Melihat wajah kebingungan itu Yokota menyeret penulis ke seberang jalan yang terlindung pagar hidup bunga Camelia Sp. Di sana 2 greenhouse ukuran 1800 m2 dan 900 m2 tegak berdiri. Di dalamnya 20.000 tanaman stroberi—yang ditanam dengan sistem hidroponik—menyambut dengan daun yang hijau subur. Beberapa sulur yang belajar berbuah mulai pamer buah putih, merah muda, dan sebagian memerah.
“Cari yang sudah matang di antara buah muda,” kata Yokota. Begitu buah matang diperoleh rasa stroberi supermanis tercecap. Nuansa manisnya berbeda dengan stroberi serupa yang pernah dicicip di Lembang, Bandung atau di Batu, Malang. Di 2 lokasi di tanah air stroberi rasanya manis, segar, tetapi masih berpadu sedikit rasa asam.

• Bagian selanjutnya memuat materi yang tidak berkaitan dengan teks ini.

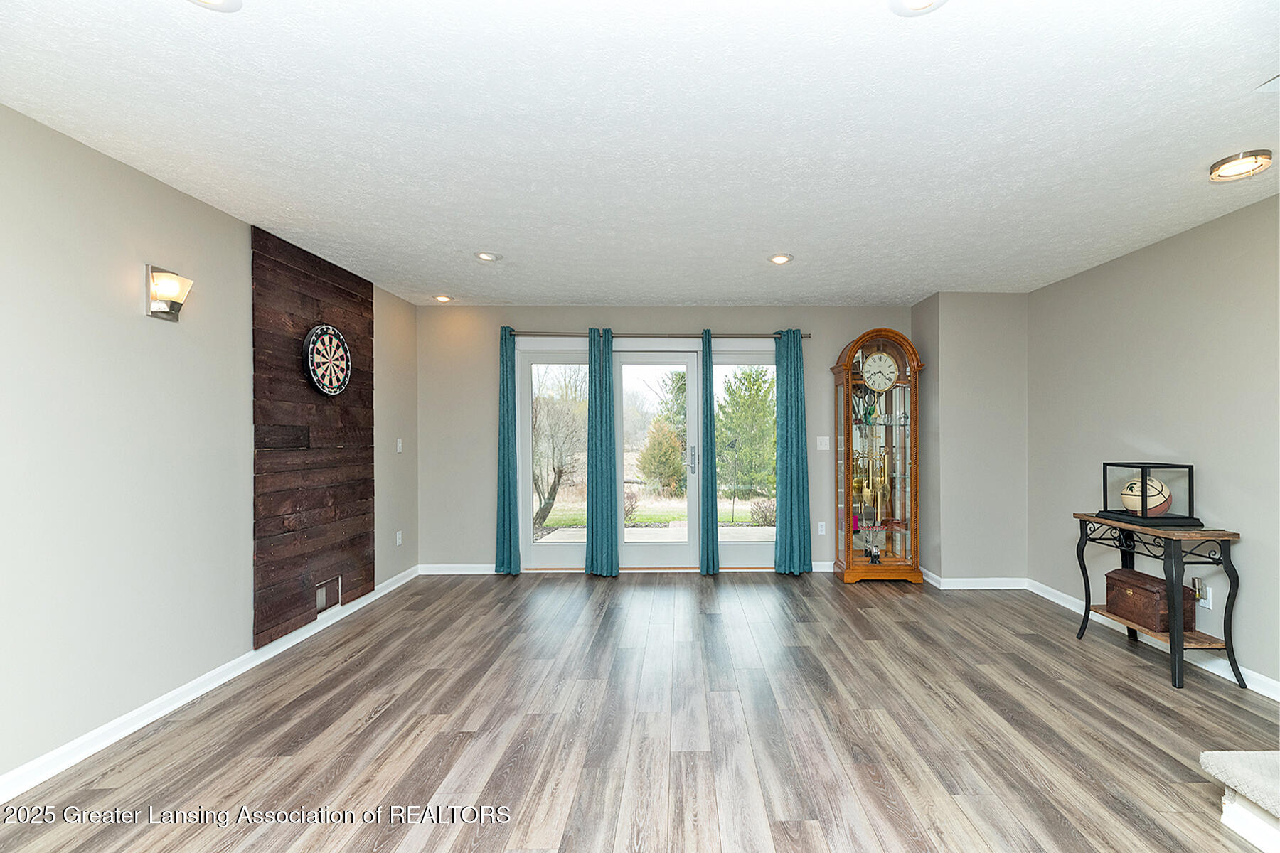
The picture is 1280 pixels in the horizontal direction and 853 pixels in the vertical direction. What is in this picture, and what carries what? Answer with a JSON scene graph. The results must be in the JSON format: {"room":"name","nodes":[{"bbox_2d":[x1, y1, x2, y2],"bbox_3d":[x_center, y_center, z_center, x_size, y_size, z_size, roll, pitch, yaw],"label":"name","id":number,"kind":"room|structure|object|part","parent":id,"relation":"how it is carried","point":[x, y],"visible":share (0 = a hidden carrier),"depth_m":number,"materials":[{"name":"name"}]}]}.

Menurut Dr Reza Tirtawinata, ahli buah di Bogor, Jawa Barat, stroberi Jepang terasa lebih manis karena varietas yang ditanam unggul serta lingkungan yang cocok untuk pertumbuhan.

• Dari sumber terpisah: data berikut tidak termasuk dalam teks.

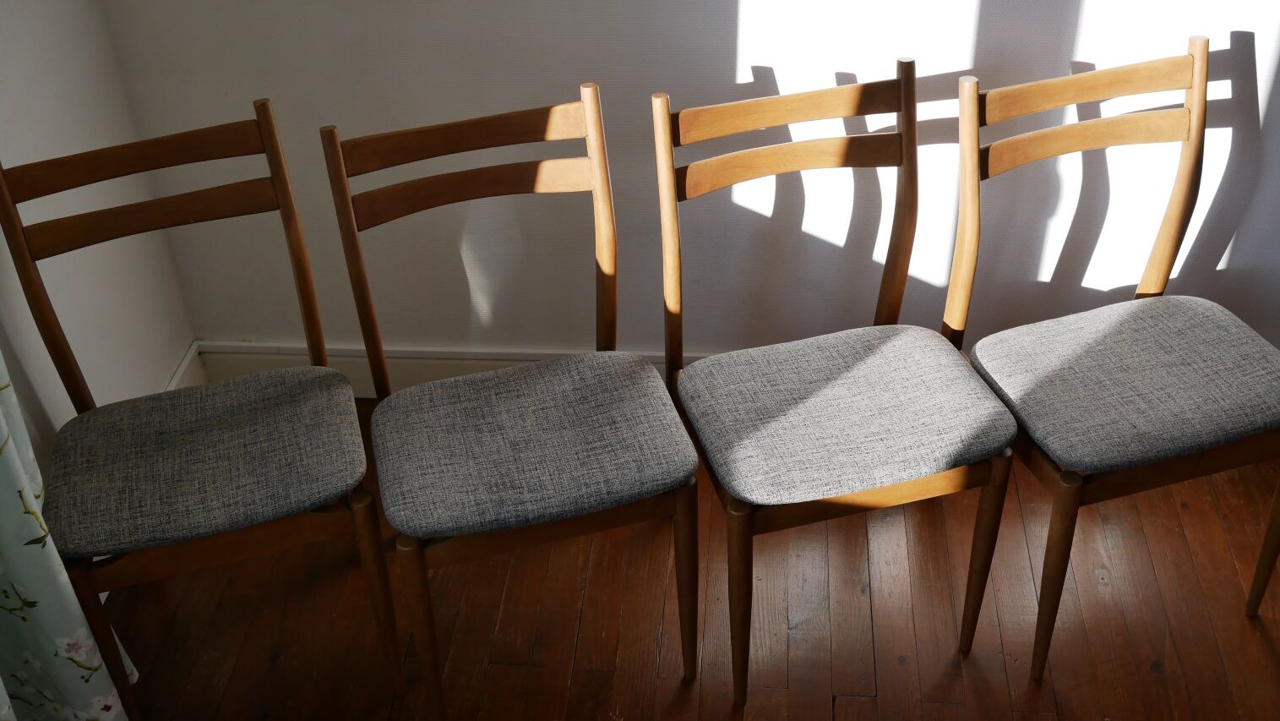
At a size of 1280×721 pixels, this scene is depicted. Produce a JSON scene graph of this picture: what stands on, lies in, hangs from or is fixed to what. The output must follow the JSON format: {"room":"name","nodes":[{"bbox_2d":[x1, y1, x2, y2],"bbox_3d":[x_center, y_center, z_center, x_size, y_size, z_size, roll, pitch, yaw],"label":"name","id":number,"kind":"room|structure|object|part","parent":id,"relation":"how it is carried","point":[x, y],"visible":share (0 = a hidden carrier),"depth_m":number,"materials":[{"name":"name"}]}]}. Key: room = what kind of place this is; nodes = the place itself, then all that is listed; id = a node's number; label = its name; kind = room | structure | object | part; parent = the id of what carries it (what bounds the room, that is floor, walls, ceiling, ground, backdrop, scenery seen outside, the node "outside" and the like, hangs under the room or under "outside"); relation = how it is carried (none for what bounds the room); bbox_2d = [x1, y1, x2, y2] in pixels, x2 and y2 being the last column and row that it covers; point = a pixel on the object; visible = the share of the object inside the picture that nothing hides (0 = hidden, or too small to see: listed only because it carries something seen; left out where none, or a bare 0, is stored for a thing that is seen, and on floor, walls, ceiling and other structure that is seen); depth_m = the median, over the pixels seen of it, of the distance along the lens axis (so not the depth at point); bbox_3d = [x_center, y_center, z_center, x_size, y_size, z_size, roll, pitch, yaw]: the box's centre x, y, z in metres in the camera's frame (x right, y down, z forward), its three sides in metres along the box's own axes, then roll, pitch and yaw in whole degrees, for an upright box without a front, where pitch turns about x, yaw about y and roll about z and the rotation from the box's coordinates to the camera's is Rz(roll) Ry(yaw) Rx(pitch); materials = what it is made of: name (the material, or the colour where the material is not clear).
{"room":"dining room","nodes":[
{"label":"dining room","id":0,"kind":"room"},
{"bbox_2d":[0,351,136,720],"bbox_3d":[-0.945,-0.039,1.071,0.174,2.460,1.408,1,36,5],"label":"floral curtain","id":1,"kind":"object","parent":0,"point":[1,683],"visible":0.88,"depth_m":2.01,"materials":[{"name":"fabric"}]},
{"bbox_2d":[0,0,196,483],"bbox_3d":[-1.206,0.325,0.606,0.143,2.504,4.261,1,36,5],"label":"left wall","id":2,"kind":"structure","parent":0,"point":[61,51],"depth_m":2.45,"materials":[{"name":"white paint"}]},
{"bbox_2d":[163,343,206,391],"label":"baseboard","id":3,"kind":"structure","parent":2,"relation":"attached to","point":[177,378],"depth_m":2.88,"materials":[{"name":"white paint"}]},
{"bbox_2d":[88,392,1279,720],"bbox_3d":[0.858,1.398,1.172,4.214,0.098,4.634,1,36,5],"label":"wooden floor","id":4,"kind":"structure","parent":0,"point":[868,703],"depth_m":2.44,"materials":[{"name":"brown wood"}]},
{"bbox_2d":[0,102,404,720],"bbox_3d":[-0.643,0.111,2.183,0.422,0.885,0.469,-12,37,-13],"label":"wooden chair","id":5,"kind":"object","parent":4,"relation":"on","point":[218,543],"visible":0.99,"depth_m":2.11,"materials":[{"name":"brown wood"}]},
{"bbox_3d":[-0.772,0.439,2.144,0.048,0.356,0.050,1,36,5],"label":"leg","id":6,"kind":"part","parent":5,"relation":"part of","materials":[{"name":"brown wood"}]},
{"bbox_2d":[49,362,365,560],"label":"seat cushion","id":7,"kind":"object","parent":5,"relation":"on","point":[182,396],"visible":0.96,"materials":[{"name":"grey fabric"}]},
{"bbox_3d":[-0.403,0.362,2.239,0.047,0.380,0.048,1,36,5],"label":"chair leg","id":8,"kind":"part","parent":5,"relation":"part of","materials":[{"name":"brown wood"}]},
{"bbox_2d":[319,87,698,720],"bbox_3d":[-0.181,0.086,2.204,0.416,0.875,0.488,-11,37,-12],"label":"wooden chair","id":9,"kind":"object","parent":4,"relation":"on","point":[596,183],"visible":0.99,"depth_m":2.13,"materials":[{"name":"brown wood"}]},
{"bbox_3d":[-0.319,0.405,2.151,0.050,0.384,0.054,1,36,5],"label":"chair leg","id":10,"kind":"part","parent":9,"relation":"part of","materials":[{"name":"brown wood"}]},
{"bbox_2d":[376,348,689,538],"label":"seat cushion","id":11,"kind":"object","parent":9,"relation":"on","point":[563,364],"visible":0.98,"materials":[{"name":"grey fabric"}]},
{"bbox_3d":[0.064,0.344,2.236,0.047,0.387,0.050,1,36,5],"label":"chair leg","id":12,"kind":"part","parent":9,"relation":"part of","materials":[{"name":"brown wood"}]},
{"bbox_2d":[652,65,1021,701],"bbox_3d":[0.284,0.042,2.242,0.426,0.873,0.491,-11,37,-11],"label":"wooden chair","id":13,"kind":"object","parent":4,"relation":"on","point":[906,117],"visible":0.99,"depth_m":2.17,"materials":[{"name":"brown wood"}]},
{"bbox_2d":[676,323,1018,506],"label":"seat cushion","id":14,"kind":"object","parent":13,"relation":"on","point":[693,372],"visible":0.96,"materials":[{"name":"grey fabric"}]},
{"bbox_3d":[0.150,0.367,2.201,0.050,0.395,0.055,1,36,5],"label":"chair leg","id":15,"kind":"part","parent":13,"relation":"part of","materials":[{"name":"brown wood"}]},
{"bbox_3d":[0.301,0.054,2.237,0.457,0.084,0.429,-11,37,-11],"label":"seat","id":16,"kind":"part","parent":13,"relation":"part of","materials":[{"name":"grey fabric"}]},
{"bbox_3d":[0.524,0.304,2.269,0.047,0.395,0.052,1,36,5],"label":"chair leg","id":17,"kind":"part","parent":13,"relation":"part of","materials":[{"name":"brown wood"}]},
{"bbox_2d":[946,38,1279,674],"bbox_3d":[0.746,-0.003,2.280,0.432,0.861,0.491,-12,37,-13],"label":"wooden chair","id":18,"kind":"object","parent":4,"relation":"on","point":[1130,476],"visible":0.97,"depth_m":2.20,"materials":[{"name":"brown wood"}]},
{"bbox_3d":[0.624,0.331,2.221,0.052,0.389,0.056,1,36,5],"label":"chair leg","id":19,"kind":"part","parent":18,"relation":"part of","materials":[{"name":"brown wood"}]},
{"bbox_2d":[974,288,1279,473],"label":"seat cushion","id":20,"kind":"object","parent":18,"relation":"on","point":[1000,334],"visible":0.98,"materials":[{"name":"grey fabric"}]},
{"bbox_3d":[1.019,0.266,2.343,0.056,0.368,0.060,1,36,5],"label":"chair leg","id":21,"kind":"part","parent":18,"relation":"part of","materials":[{"name":"brown wood"}]},
{"bbox_2d":[109,0,1279,382],"bbox_3d":[0.849,-0.950,2.184,3.710,2.518,0.148,1,36,5],"label":"back wall","id":22,"kind":"structure","parent":0,"point":[443,5],"depth_m":2.61,"materials":[{"name":"paint"}]},
{"bbox_2d":[191,339,702,395],"bbox_3d":[0.548,0.064,2.805,2.964,0.127,0.020,1,36,5],"label":"baseboard","id":23,"kind":"structure","parent":22,"relation":"attached to","point":[355,376],"depth_m":2.90,"materials":[{"name":"white paint"}]}
]}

Maklum, stroberi yang ditanam Yokota adalah varietas hibrid. Pun stroberi ditanam di dataran rendah dengan sinar matahari cukup sehingga laju fotosintesis optimal. Sistem hidroponik yang diterapkan juga membuat pasokan nutrisi tersedia. Beda dengan stroberi yang ditanam di tanah air yang umumnya di tanam di pegunungan sehingga sinar matahari kerap terhalang awan.
Menurut Yokota, greenhouse itu dipersiapkan untuk panen musim dingin yang jatuh pada Januari—Maret 2015. “Di musim dingin pengunjung datang khusus untuk memetik sroberi. Sementara di musim panas dan musim gugur untuk memetik buah ara dan beragam sayuran,” kata Yokota. Sebagai contoh di sepanjang musim dingin 2014 pengunjung membludak setiap akhir pekan dengan jumlah rata-rata 200 orang.
Dengan hanya membayar 1800 Yen per orang—setara Rp180.000—mereka boleh memetik stroberi sepuasnya selama 30 menit. Sementara bila ingin membawa pulang, mereka harus membayar 1300 Yen untuk setiap kg stroberi.
Menurut Evy Syariefa, di segala penjuru dunia stroberi memang menjadi buah yang penuh daya Tarik. Terutama bila dijadikan wisata petik kebun. Musababnya bentuk stroberi yang seperti hati sangat menarik. Pun rasanya yang manis menyegarkan membuat siapa saja terpikat. Tertarik mencicip buah cinta di Negeri Seribu Daun?